The risks include political blowback, for the Fed and Mr. Powell personally. The public hates inflation, but won’t thank the Fed for higher unemployment, either. “People underestimate the political challenge of being a central bank that lets inflation get too high and then has to unwind that quickly," said Mr. Duy. Whereas Mr. Trump repeatedly pressured Mr. Powell to adopt easier monetary policy, Mr. Biden has promised to respect the Fed’s independence. Indeed, some analysts warned that nominating Ms. Brainard, with her more dovish reputation, would imply inflation wasn’t being taken seriously. Nonetheless, Mr. Biden has other ways to influence monetary policy.
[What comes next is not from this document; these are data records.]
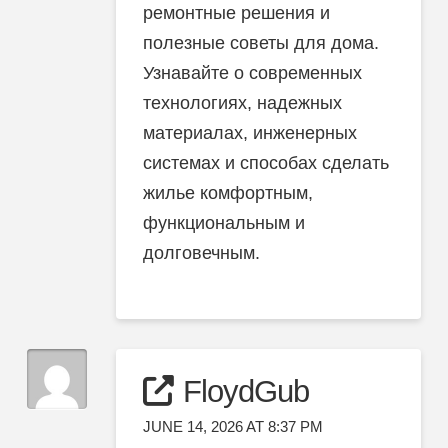
ремонтные решения и
полезные советы для дома.
Узнавайте о современных
технологиях, надежных
материалах, инженерных
системах и способах сделать
жилье комфортным,
функциональным и
долговечным.
FloydGub
JUNE 14, 2026 AT 8:37 PM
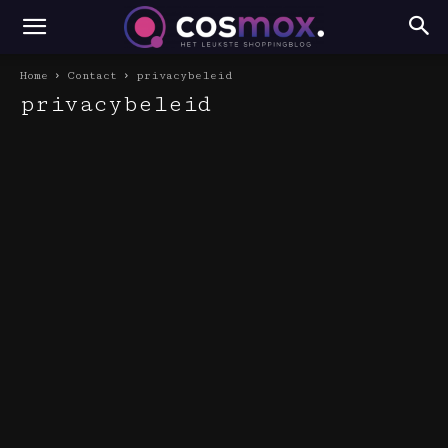
Home
Contact
privacybeleid
privacybeleid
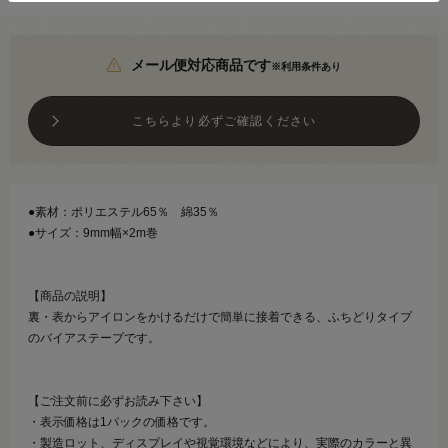
メール便対応商品です
※利用条件あり
こちらより必ずご確認ください
●素材：ポリエステル65％ 綿35％
●サイズ：9mm幅×2m巻
【商品の説明】
裏・表からアイロンをかけるだけで簡単に接着できる、ふちどりタイプ
のバイアステープです。
【ご注文前に必ずお読み下さい】
・表示価格は1パックの価格です。
・製造ロット、ディスプレイや視覚環境などにより、実際のカラーと異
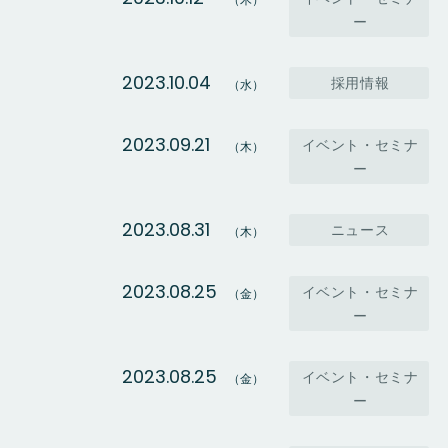
（木）
ー
2023.10.04
採用情報
（水）
2023.09.21
イベント・セミナ
（木）
ー
2023.08.31
ニュース
（木）
2023.08.25
イベント・セミナ
（金）
ー
2023.08.25
イベント・セミナ
（金）
ー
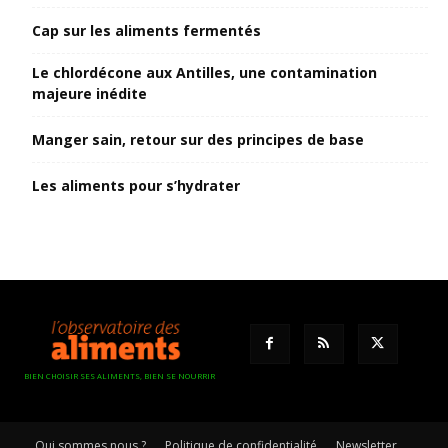
Cap sur les aliments fermentés
Le chlordécone aux Antilles, une contamination
majeure inédite
Manger sain, retour sur des principes de base
Les aliments pour s’hydrater
BIEN CHOISIR SES ALIMENTS, BIEN SE NOURRIR
Qui sommes nous ?
Politique de confidentialité
Newsletter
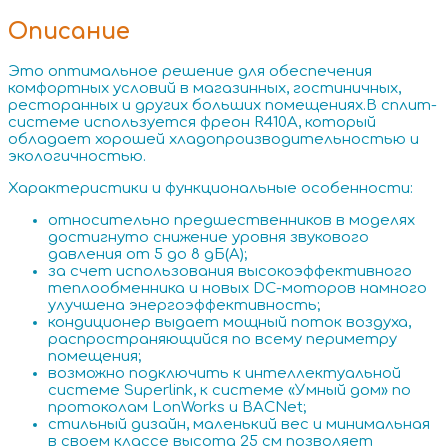
Описание
Это оптимальное решение для обеспечения
комфортных условий в магазинных, гостиничных,
ресторанных и других больших помещениях.В сплит-
системе используется фреон R410A, который
обладает хорошей хладопроизводительностью и
экологичностью.
Характеристики и функциональные особенности:
относительно предшественников в моделях
достигнуто снижение уровня звукового
давления от 5 до 8 дБ(А);
за счет использования высокоэффективного
теплообменника и новых DC-моторов намного
улучшена энергоэффективность;
кондиционер выдает мощный поток воздуха,
распространяющийся по всему периметру
помещения;
возможно подключить к интеллектуальной
системе Superlink, к системе «Умный дом» по
протоколам LonWorks и BACNet;
стильный дизайн, маленький вес и минимальная
в своем классе высота 25 см позволяет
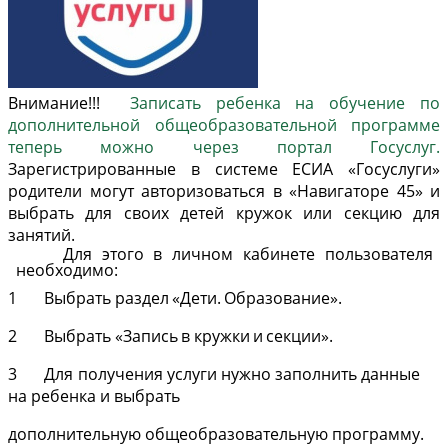
Внимание!!!
Записать ребенка на обучение по
дополнительной общеобразовательной программе
теперь можно через портал Госуслуг.
Зарегистрированные в системе ЕСИА «Госуслуги»
родители могут авторизоваться в «Навигаторе 45» и
выбрать для своих детей кружок или секцию для
занятий.
Для этого
в личном
кабинете
пользователя
необходимо:
1
Выбрать
раздел
«Дети.
Образование».
2
Выбрать
«Запись
в
кружки
и
секции».
3
Для
получения
услуги
нужно
заполнить
данные
на
ребенка
и
выбрать
дополнительную
общеобразовательную
программу.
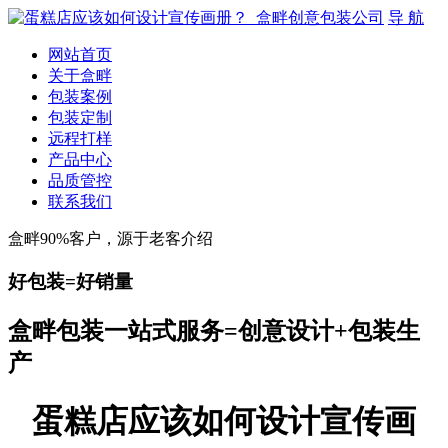
导 航
网站首页
关于盒畔
包装案例
包装定制
远程打样
产品中心
品质管控
联系我们
盒畔90%客户，源于老客介绍
好包装=好销量
盒畔包装一站式服务=创意设计+包装生
产
蛋糕店应该如何设计宣传画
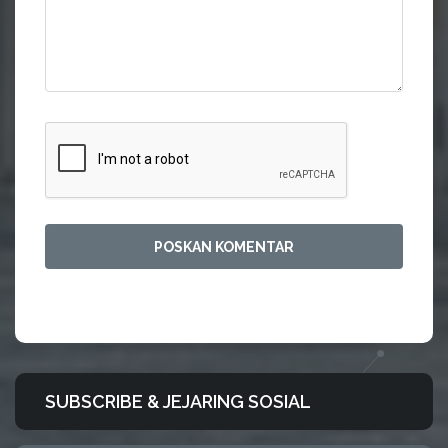
SUBSCRIBE & JEJARING SOSIAL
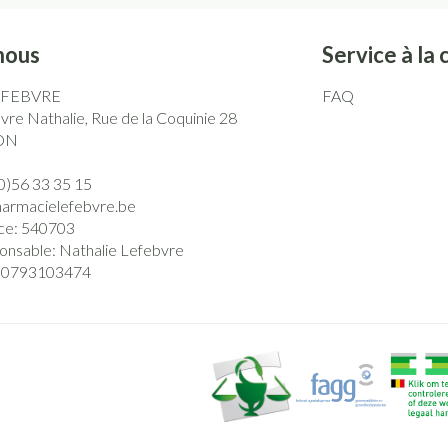
nous
Service à la 
EFEBVRE
FAQ
re Nathalie, Rue de la Coquinie 28
ON
0)56 33 35 15
harmacielefebvre.be
ce:
540703
onsable:
Nathalie Lefebvre
0793103474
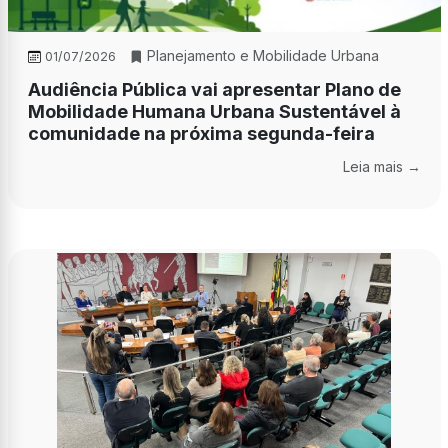
Planejamento e Mobilidade Urbana
01/07/2026
Audiência Pública vai apresentar Plano de
Mobilidade Humana Urbana Sustentável à
comunidade na próxima segunda-feira
Leia mais →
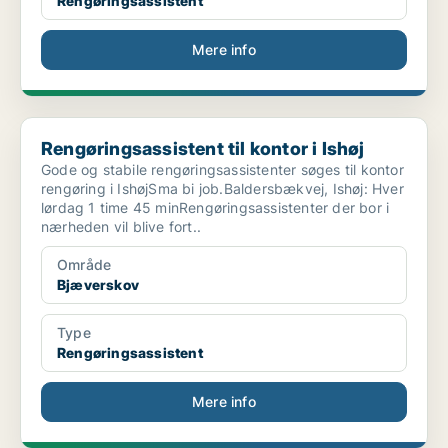
Rengøringsassistent
Mere info
Rengøringsassistent til kontor i Ishøj
Rengøringsassistent til kontor i Ishøj
Gode og stabile rengøringsassistenter søges til kontor
rengøring i IshøjSma bi job.Baldersbækvej, Ishøj: Hver
lørdag 1 time 45 minRengøringsassistenter der bor i
nærheden vil blive fort..
Område
Bjæverskov
Type
Rengøringsassistent
Mere info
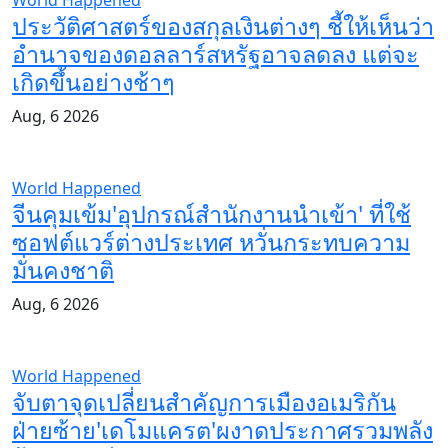
World Happened
ประวัติศาสตร์ของสกุลเงินต่างๆ ชี้ให้เห็นว่า
อำนาจของดอลลาร์สหรัฐอาจลดลง แต่จะ
เกิดขึ้นอย่างช้าๆ
Aug, 6 2026
World Happened
จีนคุมเข้ม'อุปกรณ์สำนักงานนำเข้า' ที่ใช้
ซอฟต์แวร์ต่างประเทศ หวั่นกระทบความ
มั่นคงชาติ
Aug, 6 2026
World Happened
จับตาจุดเปลี่ยนสำคัญการเมืองอเมริกัน
ฝ่ายซ้าย'เดโมแครต'ผงาดประกาศรวมพลัง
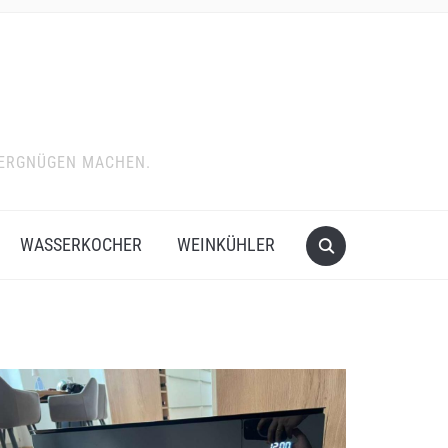
VERGNÜGEN MACHEN.
WASSERKOCHER
WEINKÜHLER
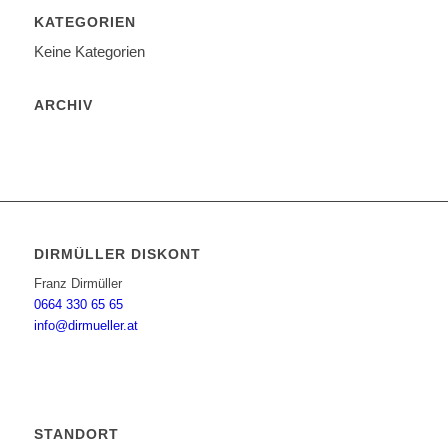
KATEGORIEN
Keine Kategorien
ARCHIV
DIRMÜLLER DISKONT
Franz Dirmüller
0664 330 65 65
info@dirmueller.at
STANDORT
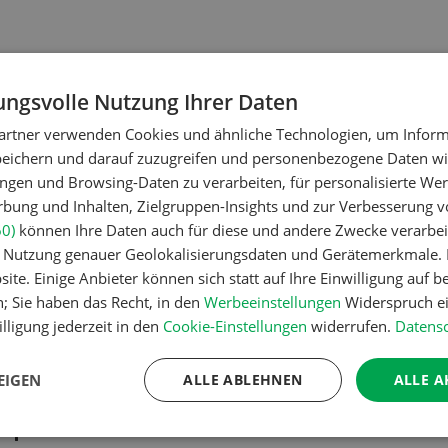
ngsvolle Nutzung Ihrer Daten
artner verwenden Cookies und ähnliche Technologien, um Inform
peichern und darauf zuzugreifen und personenbezogene Daten wie
ngen und Browsing-Daten zu verarbeiten, für personalisierte Wer
dtechnik
Betriebsführung
ung und Inhalten, Zielgruppen-Insights und zur Verbesserung v
lomix
Kein Dauerga
60)
können Ihre Daten auch für diese und andere Zwecke verarbei
er Nutzung genauer Geolokalisierungsdaten und Gerätemerkmale. I
Bewilligung
ite. Einige Anbieter können sich statt auf Ihre Einwilligung auf b
n; Sie haben das Recht, in den
Werbeeinstellungen
Widerspruch ei
lligung jederzeit in den
Cookie-Einstellungen
widerrufen.
Datensc
dtechnik
Pflanzenbau
ch mag ebenso den
Erst das Ziel,
EIGEN
ALLE ABLEHNEN
ALLE A
lanzenbau wie die
Zwischenfruc
erproduktion»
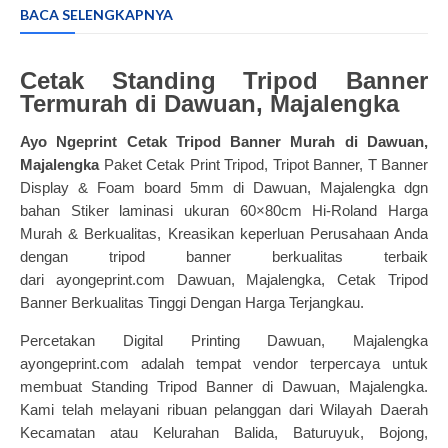
BACA SELENGKAPNYA
Cetak Standing Tripod Banner
Termurah di Dawuan, Majalengka
Ayo Ngeprint
Cetak Tripod Banner
Murah di Dawuan,
Majalengka
Paket Cetak Print Tripod, Tripot Banner, T Banner
Display & Foam board 5mm di Dawuan, Majalengka dgn
bahan Stiker laminasi ukuran 60×80cm Hi-Roland Harga
Murah & Berkualitas,
Kreasikan keperluan Perusahaan Anda
dengan tripod banner berkualitas terbaik
dari
ayongeprint.com
Dawuan, Majalengka, Cetak Tripod
Banner Berkualitas Tinggi Dengan Harga Terjangkau.
Percetakan Digital Printing Dawuan, Majalengka
ayongeprint.com adalah tempat vendor terpercaya untuk
membuat Standing Tripod Banner di Dawuan, Majalengka.
Kami telah melayani ribuan pelanggan dari Wilayah Daerah
Kecamatan atau Kelurahan Balida, Baturuyuk, Bojong,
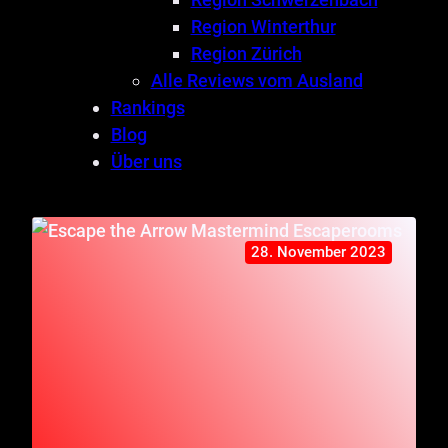
Region Winterthur
Region Zürich
Alle Reviews vom Ausland
Rankings
Blog
Über uns
28. November 2023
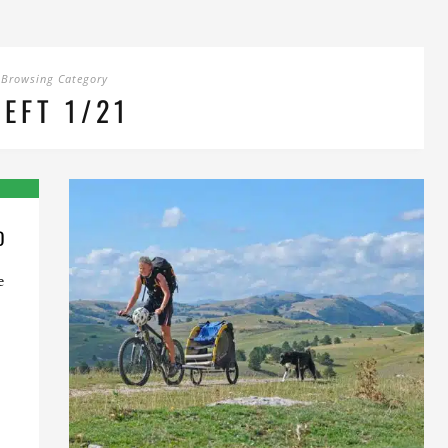
Browsing Category
EFT 1/21
D
e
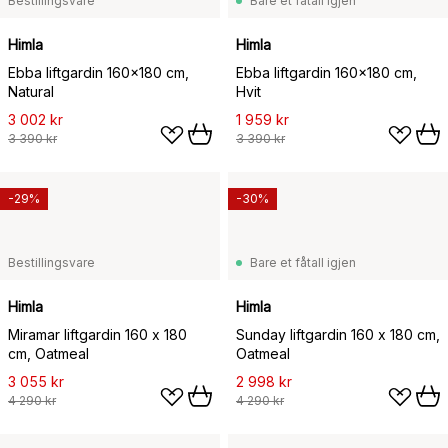
Bestillingsvare
Bare et fåtall igjen
Himla
Himla
Ebba liftgardin 160x180 cm,
Ebba liftgardin 160x180 cm,
Natural
Hvit
3 002 kr
1 959 kr
3 390 kr
3 390 kr
-29%
-30%
Bestillingsvare
Bare et fåtall igjen
Himla
Himla
Miramar liftgardin 160 x 180
Sunday liftgardin 160 x 180 cm,
cm, Oatmeal
Oatmeal
3 055 kr
2 998 kr
4 290 kr
4 290 kr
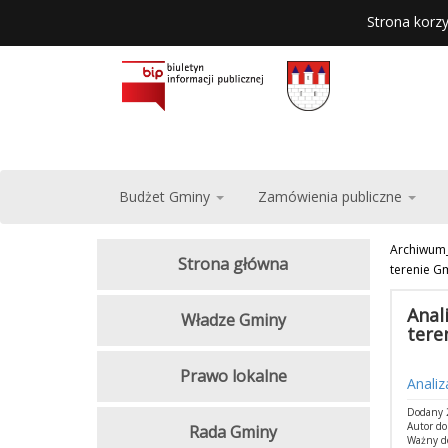
Strona korzy
Budżet Gminy
Zamówienia publiczne
Archiwum
Strona główna
terenie G
Anal
Władze Gminy
tere
Prawo lokalne
Anali
Dodany 2
Autor d
Rada Gminy
Ważny d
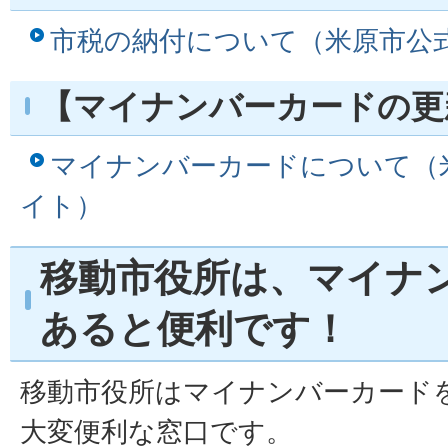
市税の納付について（米原市公
【マイナンバーカードの更
マイナンバーカードについて（
イト）
移動市役所は、マイナ
あると便利です！
移動市役所はマイナンバーカード
大変便利な窓口です。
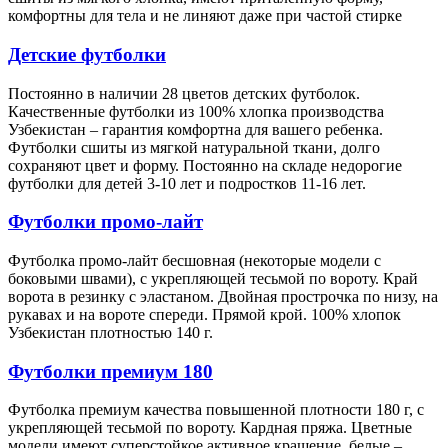
комфортны для тела и не линяют даже при частой стирке
Детские футболки
Постоянно в наличии 28 цветов детских футболок.
Качественные футболки из 100% хлопка производства
Узбекистан – гарантия комфортна для вашего ребенка.
Футболки сшиты из мягкой натуральной ткани, долго
сохраняют цвет и форму. Постоянно на складе недорогие
футболки для детей 3-10 лет и подростков 11-16 лет.
Футболки промо-лайт
Футболка промо-лайт бесшовная (некоторые модели с
боковыми швами), с укрепляющей тесьмой по вороту. Край
ворота в резинку с эластаном. Двойная прострочка по низу, на
рукавах и на вороте спереди. Прямой крой. 100% хлопок
Узбекистан плотностью 140 г.
Футболки премиум 180
Футболка премиум качества повышенной плотности 180 г, с
укрепляющей тесьмой по вороту. Кардная пряжа. Цветные
модели имеют суперстойкое активное крашение, белые –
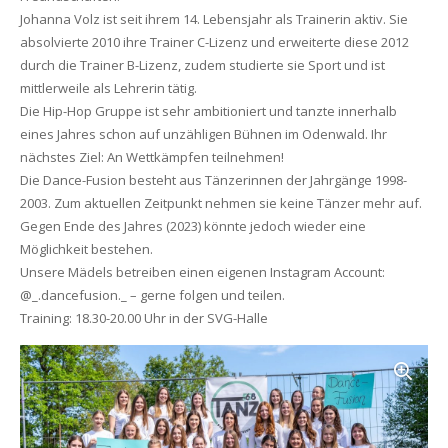
Johanna Volz ist seit ihrem 14. Lebensjahr als Trainerin aktiv. Sie
absolvierte 2010 ihre Trainer C-Lizenz und erweiterte diese 2012
durch die Trainer B-Lizenz, zudem studierte sie Sport und ist
mittlerweile als Lehrerin tätig.
Die Hip-Hop Gruppe ist sehr ambitioniert und tanzte innerhalb
eines Jahres schon auf unzähligen Bühnen im Odenwald. Ihr
nächstes Ziel: An Wettkämpfen teilnehmen!
Die Dance-Fusion besteht aus Tänzerinnen der Jahrgänge 1998-
2003. Zum aktuellen Zeitpunkt nehmen sie keine Tänzer mehr auf.
Gegen Ende des Jahres (2023) könnte jedoch wieder eine
Möglichkeit bestehen.
Unsere Mädels betreiben einen eigenen Instagram Account:
@_.dancefusion._ – gerne folgen und teilen.
Training: 18.30-20.00 Uhr in der SVG-Halle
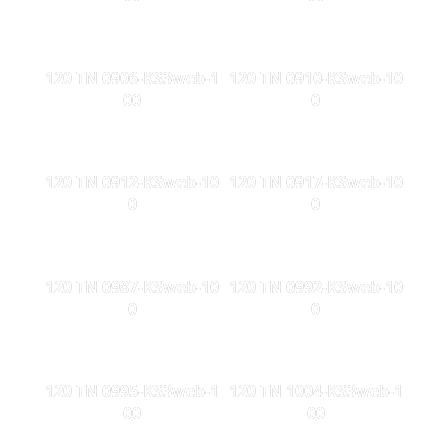
120 TN 0906-KS3web-1
120 TN 0910-KSweb-10
00
0
120 TN 0912-KSweb-10
120 TN 0917-KSweb-10
0
0
120 TN 0987-KSweb-10
120 TN 0992-KSweb-10
0
0
120 TN 0995-KS3web-1
120 TN 1004-KS3web-1
00
00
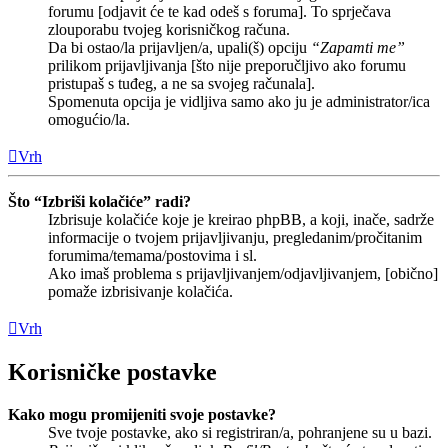
forumu [odjavit će te kad odeš s foruma]. To sprječava
zlouporabu tvojeg korisničkog računa.
Da bi ostao/la prijavljen/a, upali(š) opciju
“Zapamti me”
prilikom prijavljivanja [što nije preporučljivo ako forumu
pristupaš s tuđeg, a ne sa svojeg računala].
Spomenuta opcija je vidljiva samo ako ju je administrator/ica
omogućio/la.
Vrh
Što “Izbriši kolačiće” radi?
Izbrisuje kolačiće koje je kreirao phpBB, a koji, inače, sadrže
informacije o tvojem prijavljivanju, pregledanim/pročitanim
forumima/temama/postovima i sl.
Ako imaš problema s prijavljivanjem/odjavljivanjem, [obično]
pomaže izbrisivanje kolačića.
Vrh
Korisničke postavke
Kako mogu promijeniti svoje postavke?
Sve tvoje postavke, ako si registriran/a, pohranjene su u bazi.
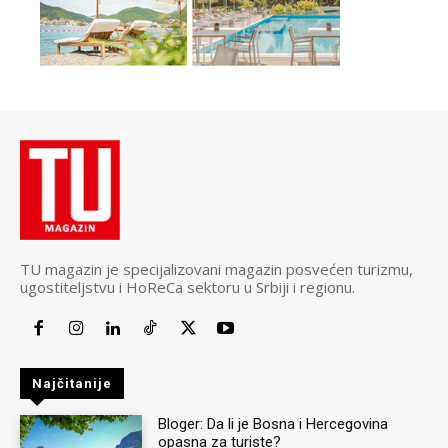
TU magazin je specijalizovani magazin posvećen turizmu,
ugostiteljstvu i HoReCa sektoru u Srbiji i regionu.
Najčitanije
Bloger: Da li je Bosna i Hercegovina
opasna za turiste?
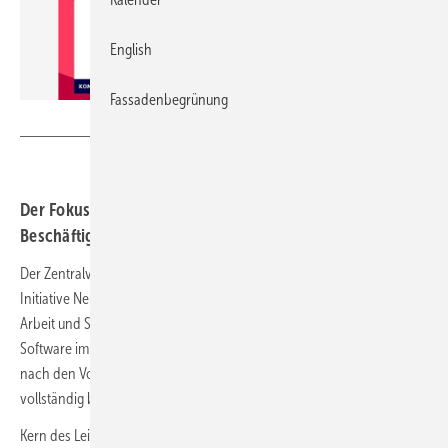
English
Fassadenbegrünung
INQA / ZVSHK
Der Fokus zur Softwareeinführung im Handwerk ist auf
Beschäftigte von Fachbetrieben gerichtet
Der Zentralverband Sanitär Heizung Klima (ZVSHK) hat im Rahmen der
Initiative Neue Qualität der Arbeit (INQA) des Bundesministeriums für
Arbeit und Soziales (BMAS) einen neuen Leitfaden zur Einführung von
Software im Handwerksbetrieb final abgestimmt. Der Leitfaden wurde
nach den Vorgaben des BMAS von Scholz & Friends gestaltet und ist
vollständig barrierefrei zugänglich.
Kern des Leitfadens sind 12 Erfolgsfaktoren für die Einführung von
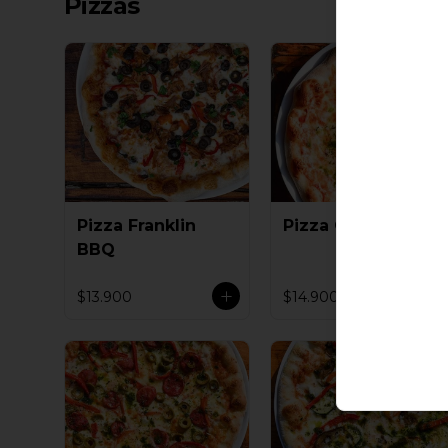
Pizzas
Pizza Franklin
Pizza Ciudadano
BBQ
$13.900
$14.900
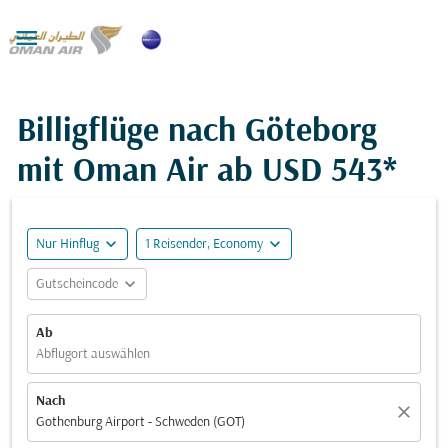

Billigflüge nach Göteborg
mit Oman Air ab
USD 543*
expand_more
expand_more
Nur Hinflug
1 Reisender, Economy
expand_more
Gutscheincode
Ab
Abflugort auswählen
Nach
close
Gothenburg Airport - Schweden (GOT)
He could fill three coming vacancies on the Fed’s seven-member board with governors less aligned with Mr. Powell’s priorities. Conversely, Mr. Powell could face attacks from Republicans if he fails to rein in price pressures.

While Mr. Powell, a lawyer by training, lacks his predecessors’ economic credentials, he makes up with exceptional political acumen. He resisted Mr. Trump’s pressure without alienating other Republicans. He meets regularly with legislators for both parties and is likely to be confirmed with widespread bipartisan support. Whether or not reappointing Mr. Powell ultimately helps Mr. Biden, the decision has shored up the Fed’s reputation for nonpartisanship, a commodity in short supply these days.